Doctors couldn’t save Michelle. The cause: a blood clot lodged in her lungs. From the time the couple left their house to the time she passed away was about three hours.
The vibrant 35-year-old, first-time mother joined the ranks of thousands of Texas women who die within a year of giving birth. It’s an issue lawmakers are taking up right now in the state’s special session because Texas’s maternal mortality rate outpaces all other states. Two bills ask a special task force to find the reasons why. It is common for doctors to give patients a check-list of warning signs before they are discharged after giving birth.
Earlier this week, both the House and Senate bills addressing maternal mortality advanced to the opposite chamber. There are some significant differences between the two. The Senate bill extends the life of the state’s Maternal Mortality and Morbidity Task Force. It also asks the group to look at the maternal mortality issue for all women; and, possibly find cost-cutting ways to reduce the problem.

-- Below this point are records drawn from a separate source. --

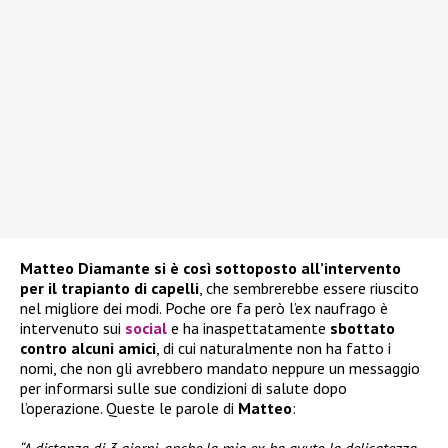
Matteo Diamante si è così sottoposto all’intervento
per il trapianto di capelli
, che sembrerebbe essere riuscito
nel migliore dei modi. Poche ore fa però l’ex naufrago è
intervenuto sui
social
e ha inaspettatamente
sbottato
contro alcuni amici
, di cui naturalmente non ha fatto i
nomi, che non gli avrebbero mandato neppure un messaggio
per informarsi sulle sue condizioni di salute dopo
l’operazione. Queste le parole di
Matteo
:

The House bill asks the task force to focus on African-American women first. Black children make up 11 percent of births in the state; and, of the women who die from pregnancy-linked complications, nearly 30 percent are black. The House bill would also as the task force to disregard cost-cutting measures until a solution is found.
For Chris, his family and friends have stepped in to help with midnight feedings, nap time and diaper changes. And they have launched a fundraising page to pay for Clara’s care. Now, left with a professional photo book of the family’s portraits, Chris said he wishes he had more.
“Right now, the idea of raising Clara alone is not even a fear of mine. I have to do it,” he said. “It’s just losing Michelle right now is so difficult. That’s the hardest part about this. I lost my best friend.”
Michelle’s funeral is set for this weekend.